To convert your dependency parse in a graph, we first have to deal with the fact that it comes as a string. You want to get this:
'nsubj(are-5, Robots-1)\nxsubj(remind-8, Robots-1)\namod(culture-4, popular-3)\nprep_in(Robots-1, culture-4)\nroot(ROOT-0, are-5)\nadvmod(are-5, there-6)\naux(remind-8, to-7)\nxcomp(are-5, remind-8)\ndobj(remind-8, us-9)\ndet(awesomeness-12, the-11)\nprep_of(remind-8, awesomeness-12)\namod(agency-16, unbound-14)\namod(agency-16, human-15)\nprep_of(awesomeness-12, agency-16)'
to look like this:
[('are-5', 'Robots-1'), ('remind-8', 'Robots-1'), ('culture-4', 'popular-3'), ('Robots-1', 'culture-4'), ('ROOT-0', 'are-5'), ('are-5', 'there-6'), ('remind-8', 'to-7'), ('are-5', 'remind-8'), ('remind-8', 'us-9'), ('awesomeness-12', 'the-11'), ('remind-8', 'awesomeness-12'), ('agency-16', 'unbound-14'), ('agency-16', 'human-15'), ('awesomeness-12', 'agency-16')]
This way you can feed the tuple list to a graph constructor from the networkx module that will analyze the list and build a graph for you, plus give you a neat method that gives you the length of the shortest path between two given nodes.
Necessary imports
import re
import networkx as nx
from practnlptools.tools import Annotator
How to get your string in the desired tuple list format
annotator = Annotator()
text = """Robots in popular culture are there to remind us of the awesomeness of unbound human agency."""
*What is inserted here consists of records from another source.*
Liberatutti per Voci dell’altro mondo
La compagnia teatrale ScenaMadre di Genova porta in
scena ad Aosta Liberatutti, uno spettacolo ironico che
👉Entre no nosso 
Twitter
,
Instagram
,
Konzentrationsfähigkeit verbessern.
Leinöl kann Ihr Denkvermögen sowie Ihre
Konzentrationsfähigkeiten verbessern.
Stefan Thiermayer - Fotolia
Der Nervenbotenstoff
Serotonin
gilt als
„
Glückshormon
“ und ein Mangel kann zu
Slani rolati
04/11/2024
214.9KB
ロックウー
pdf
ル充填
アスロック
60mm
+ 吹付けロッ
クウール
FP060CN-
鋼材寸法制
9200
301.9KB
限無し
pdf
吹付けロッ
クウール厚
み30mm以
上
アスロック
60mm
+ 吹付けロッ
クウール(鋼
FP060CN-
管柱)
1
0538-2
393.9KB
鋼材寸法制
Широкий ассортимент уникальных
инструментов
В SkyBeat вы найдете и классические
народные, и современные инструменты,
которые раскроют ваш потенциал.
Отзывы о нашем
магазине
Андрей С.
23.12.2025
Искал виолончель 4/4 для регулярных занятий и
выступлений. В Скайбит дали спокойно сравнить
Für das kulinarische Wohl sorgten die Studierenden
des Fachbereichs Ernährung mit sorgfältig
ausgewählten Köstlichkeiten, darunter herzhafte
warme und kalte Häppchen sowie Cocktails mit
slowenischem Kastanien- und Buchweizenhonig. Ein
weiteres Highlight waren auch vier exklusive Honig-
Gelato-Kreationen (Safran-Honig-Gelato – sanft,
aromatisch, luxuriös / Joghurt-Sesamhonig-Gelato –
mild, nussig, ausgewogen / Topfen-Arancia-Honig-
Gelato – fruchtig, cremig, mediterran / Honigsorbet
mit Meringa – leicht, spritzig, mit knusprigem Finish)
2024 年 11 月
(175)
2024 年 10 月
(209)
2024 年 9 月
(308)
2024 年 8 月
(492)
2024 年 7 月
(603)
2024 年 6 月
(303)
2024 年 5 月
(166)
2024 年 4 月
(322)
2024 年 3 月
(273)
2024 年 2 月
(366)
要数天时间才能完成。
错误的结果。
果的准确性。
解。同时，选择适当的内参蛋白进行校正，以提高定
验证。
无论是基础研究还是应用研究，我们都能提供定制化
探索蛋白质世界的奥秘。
dep_parse = annotator.getAnnotations(text, dep_parse=True)['dep_parse']
dp_list = dep_parse.split('\n')
pattern = re.compile(r'.+?\((.+?), (.+?)\)')
edges = []
for dep in dp_list:
m = pattern.search(dep)
edges.append((m.group(1), m.group(2)))
How to build the graph
graph = nx.Graph(edges) # Well that was easy
How to compute shortest path length
print(nx.shortest_path_length(graph, source='Robots-1', target='awesomeness-12'))
This script will reveal that the shortest path given the dependency parse is actually of length 2, since you can get from Robots-1
to awesomeness-12
by going through remind-8
1. xsubj(remind-8, Robots-1)
2. prep_of(remind-8, awesomeness-12)
If you don't like this result, you might want to think about filtering some dependencies, in this case not allow the xsubj
dependency to be added to the graph.